There were 114 households in Rattan, of which 33.3% had children under the age of 18 living in them. Of all households, 42.1% were married-couple households, 23.7% were households with a male householder and no spouse or partner present, and 30.7% were households with a female householder and no spouse or partner present. About 29.9% of all households were made up of individuals and 18.4% had someone living alone who was 65 years of age or older.

There were 138 housing units, of which 17.4% were vacant. The homeowner vacancy rate was 0.0% and the rental vacancy rate was 6.4%.

Racial composition as of the 2020 census
| Race | Number | Percent |
|---|---|---|
| White | 178 | 64.5% |
| Black or African American | 1 | 0.4% |
| American Indian and Alaska Native | 54 | 19.6% |
| Asian | 0 | 0.0% |
| Native Hawaiian and Other Pacific Islander | 0 | 0.0% |
| Some other race | 8 | 2.9% |
| Two or more races | 35 | 12.7% |
| Hispanic or Latino (of any race) | 13 | 4.7% |

===2000 census===

As of the census of 2000, there were 241 people, 111 households, and 65 families residing in the town. The population density was 60.6 PD/sqmi. There were 127 housing units at an average density of 31.9 /sqmi. The racial makeup of the town was 81.74% White, 12.86% Native American, 1.24% Pacific Islander, and 4.15% from two or more races. Hispanic or Latino of any race were 2.49% of the population.

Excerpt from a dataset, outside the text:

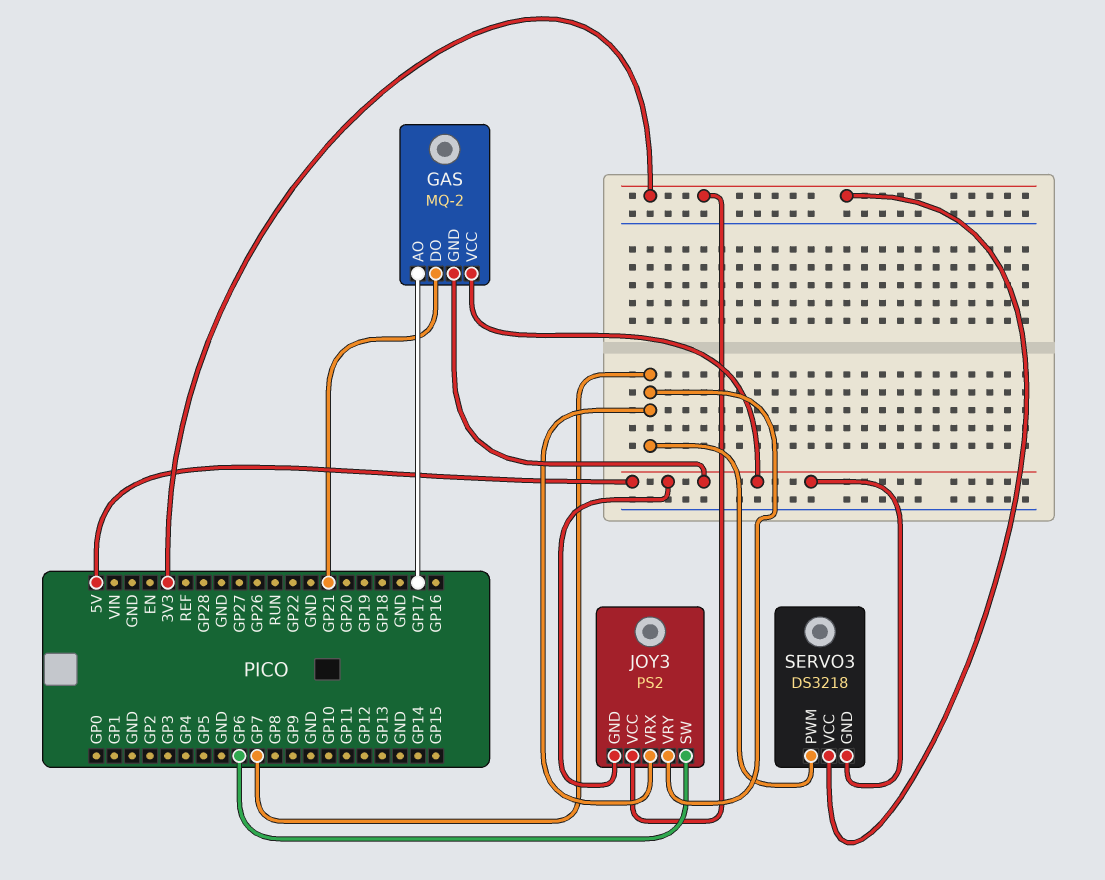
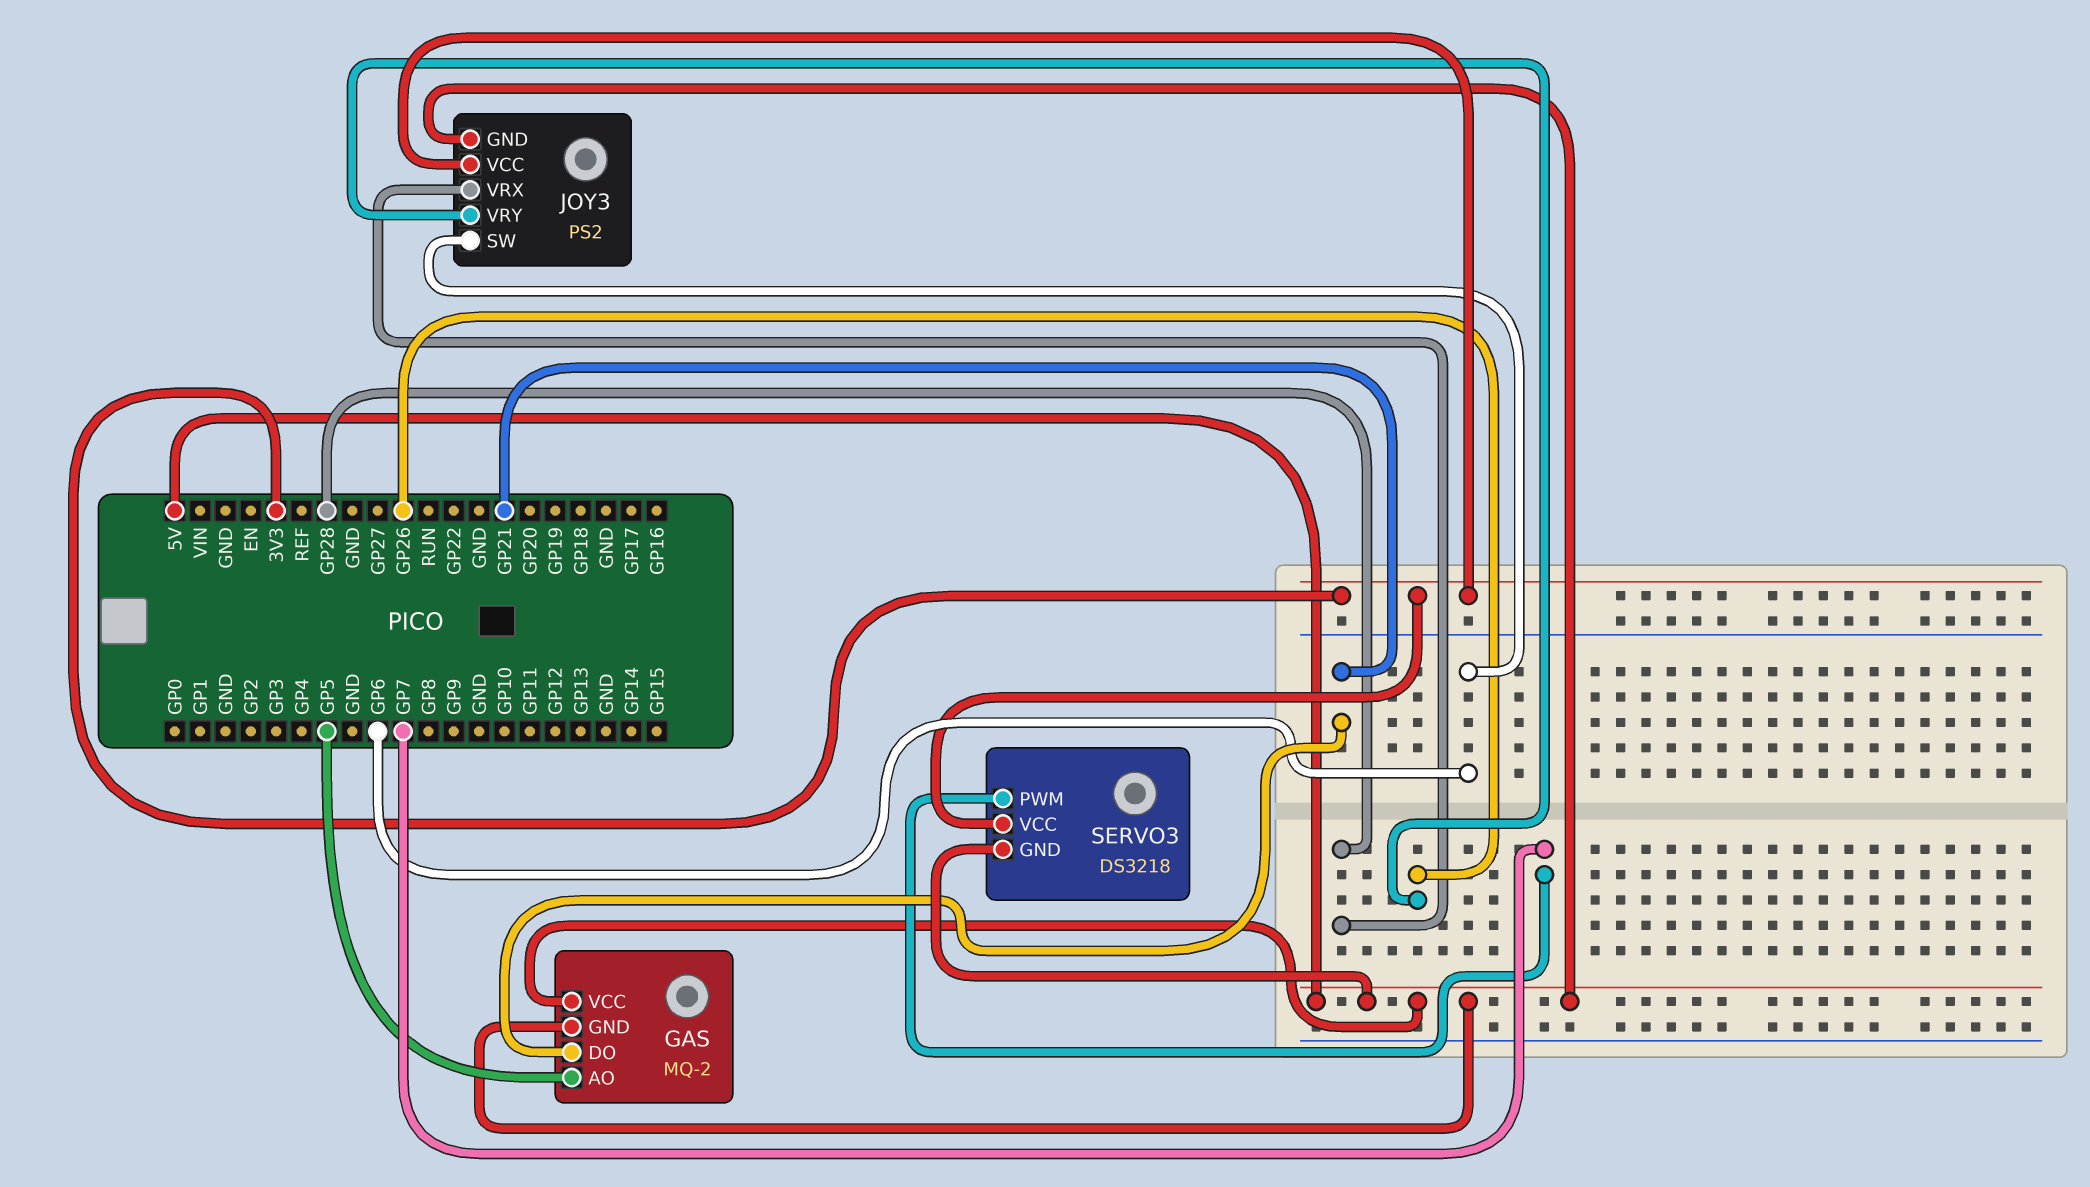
GAS pin AO: GP17 -> GP5
JOY3 pin VRX: GP7 -> GP28
JOY3 pin VRY: GP7 -> GP26

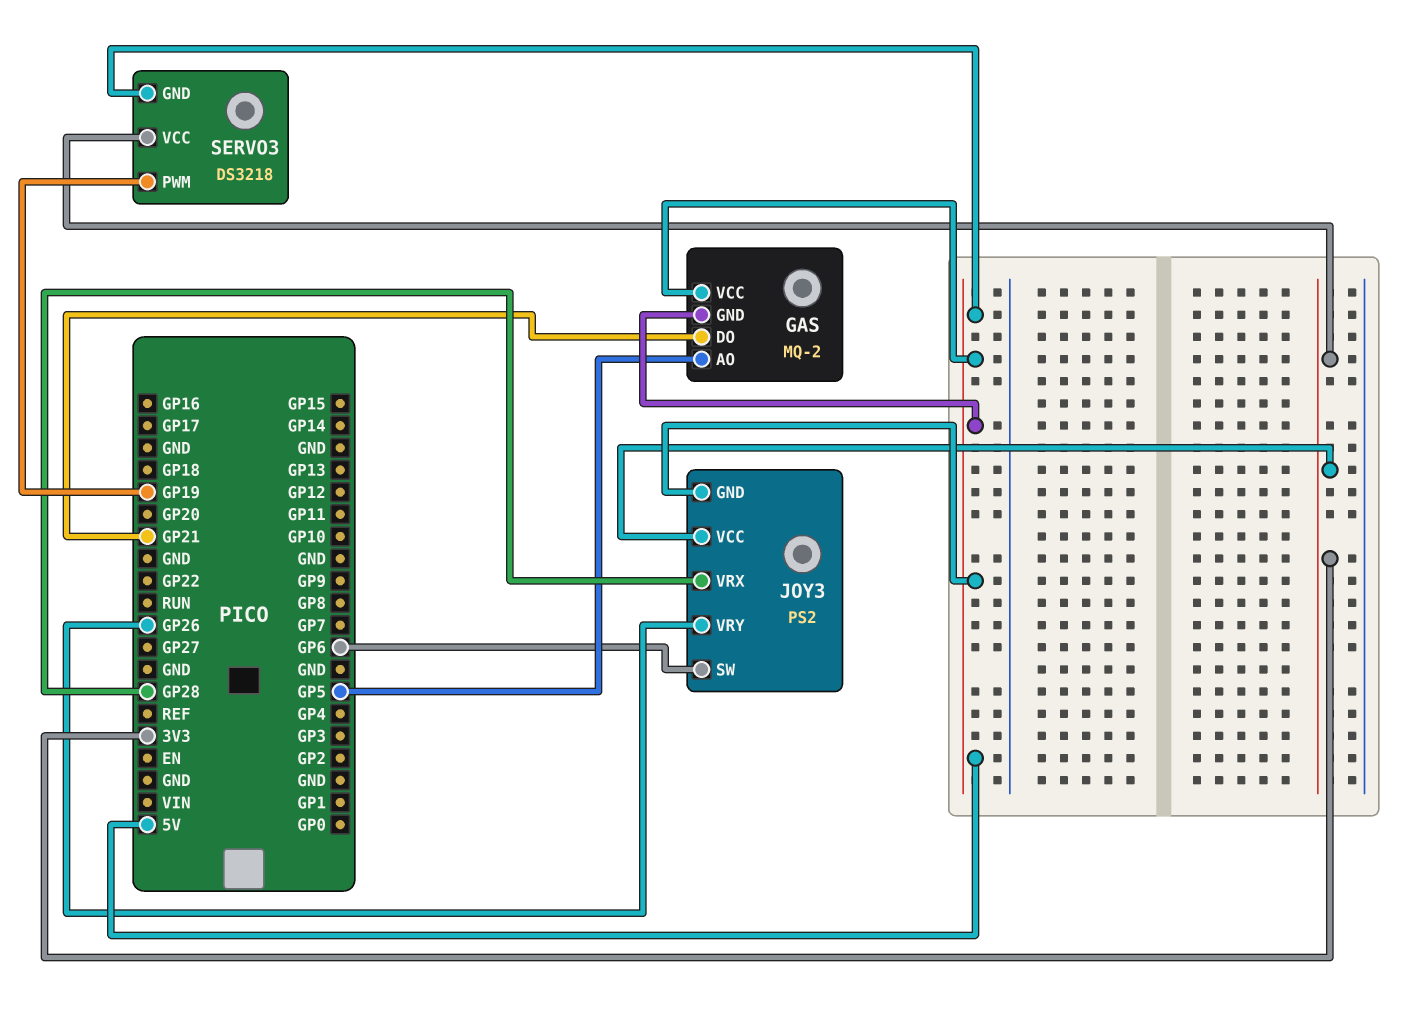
SERVO3 pin PWM: GP7 -> GP19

There were 111 households, out of which 27.0% had children under the age of 18 living with them, 49.5% were married couples living together, 8.1% had a female householder with no husband present, and 41.4% were non-families. 37.8% of all households were made up of individuals, and 19.8% had someone living alone who was 65 years of age or older. The average household size was 2.17 and the average family size was 2.91.

In the town, the population was spread out, with 22.0% under the age of 18, 3.3% from 18 to 24, 25.7% from 25 to 44, 24.5% from 45 to 64, and 24.5% who were 65 years of age or older. The median age was 45 years. For every 100 females, there were 82.6 males. For every 100 females age 18 and over, there were 86.1 males.

The median income for a household in the town was $20,357, and the median income for a family was $29,167. Males had a median income of $30,833 versus $24,500 for females. The per capita income for the town was $11,819. About 17.6% of families and 20.3% of the population were below the poverty line, including 25.9% of those under the age of eighteen and 17.8% of those 65 or over.